Intro to Data Engineering with Snowpark for Python: Hands-on lab & FAQs

Intro to Data engineering with Snowpark for Python: NYC city bike analysis

This week Jeremiah Hansen and I presented a hands-on lab on how to use Snowpark for data engineering use cases. A lot of you joined and we built an end-to-end data pipeline together to analyze NYC city bikes data.

In case you missed it:

We also had some great questions from the practitioners, and we want all snowflake developers to benefit from those. So here we go!

Can you run Scala spark code on Snowpark?

How do I find my organization name on Snowflake UI?

  • Select Admin -> Accounts in Snowsight UI. The organization name is listed above the account names.
  • More on that here

Who pays for the processing time of views on a shared database?

  • When using Snowflake data sharing, the provider pays for the storage cost of the data and the consumer pays for the compute costs. That is because there is only one copy of the in the producer’s account, and the compute warehouse is running in the consumer’s account.

* Data items *
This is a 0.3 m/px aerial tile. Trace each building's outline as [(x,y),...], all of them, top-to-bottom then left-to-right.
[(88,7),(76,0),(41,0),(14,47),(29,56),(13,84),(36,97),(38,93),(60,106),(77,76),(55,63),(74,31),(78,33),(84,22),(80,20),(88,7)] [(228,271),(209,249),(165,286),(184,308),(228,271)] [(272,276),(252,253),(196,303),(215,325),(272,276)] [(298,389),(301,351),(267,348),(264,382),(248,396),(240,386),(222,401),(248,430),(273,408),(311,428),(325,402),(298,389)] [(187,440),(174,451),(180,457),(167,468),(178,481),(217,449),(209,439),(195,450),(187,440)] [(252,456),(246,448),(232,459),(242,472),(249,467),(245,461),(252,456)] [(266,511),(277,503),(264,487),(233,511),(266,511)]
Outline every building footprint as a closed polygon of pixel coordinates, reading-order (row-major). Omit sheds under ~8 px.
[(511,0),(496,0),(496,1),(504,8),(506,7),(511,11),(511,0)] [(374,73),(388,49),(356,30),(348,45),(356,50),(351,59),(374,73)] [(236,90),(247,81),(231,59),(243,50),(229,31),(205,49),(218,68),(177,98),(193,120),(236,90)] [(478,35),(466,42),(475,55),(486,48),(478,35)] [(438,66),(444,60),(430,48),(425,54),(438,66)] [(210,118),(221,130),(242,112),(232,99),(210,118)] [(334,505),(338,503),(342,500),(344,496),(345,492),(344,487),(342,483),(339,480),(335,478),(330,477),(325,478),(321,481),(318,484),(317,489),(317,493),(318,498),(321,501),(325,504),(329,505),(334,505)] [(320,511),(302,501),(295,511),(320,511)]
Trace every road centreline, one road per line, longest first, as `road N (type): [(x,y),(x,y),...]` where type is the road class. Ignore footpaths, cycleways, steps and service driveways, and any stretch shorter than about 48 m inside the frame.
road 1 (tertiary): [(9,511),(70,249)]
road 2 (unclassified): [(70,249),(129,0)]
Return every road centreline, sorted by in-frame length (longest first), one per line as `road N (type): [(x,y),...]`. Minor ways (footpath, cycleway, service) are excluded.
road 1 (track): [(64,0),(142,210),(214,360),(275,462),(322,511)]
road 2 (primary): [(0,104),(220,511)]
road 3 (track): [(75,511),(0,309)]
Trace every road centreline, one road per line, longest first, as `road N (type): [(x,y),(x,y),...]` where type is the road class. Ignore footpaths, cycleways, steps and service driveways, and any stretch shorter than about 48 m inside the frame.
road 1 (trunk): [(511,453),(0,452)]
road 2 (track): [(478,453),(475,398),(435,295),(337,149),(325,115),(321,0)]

* INSTRUCTIONS *
a - According to the Snowpark lab page, where in the Snowsight UI is the organization name listed?
b - Rewrite the part of the Snowpark lab page that opens with the words containing "Intro to Data Engineering with Snowpark for Python: Hands-on" and closes with "code on Snowpark?", replacing "practitioners" with "attendees".

* RESULTS FOR THE EXERCISE *
a - Under Admin -> Accounts, above the account names.

b -
Intro to Data Engineering with Snowpark for Python: Hands-on lab & FAQs

Intro to Data engineering with Snowpark for Python: NYC city bike analysis

This week Jeremiah Hansen and I presented a hands-on lab on how to use Snowpark for data engineering use cases. A lot of you joined and we built an end-to-end data pipeline together to analyze NYC city bikes data.

In case you missed it:

We also had some great questions from the attendees, and we want all snowflake developers to benefit from those. So here we go!

Can you run Scala spark code on Snowpark?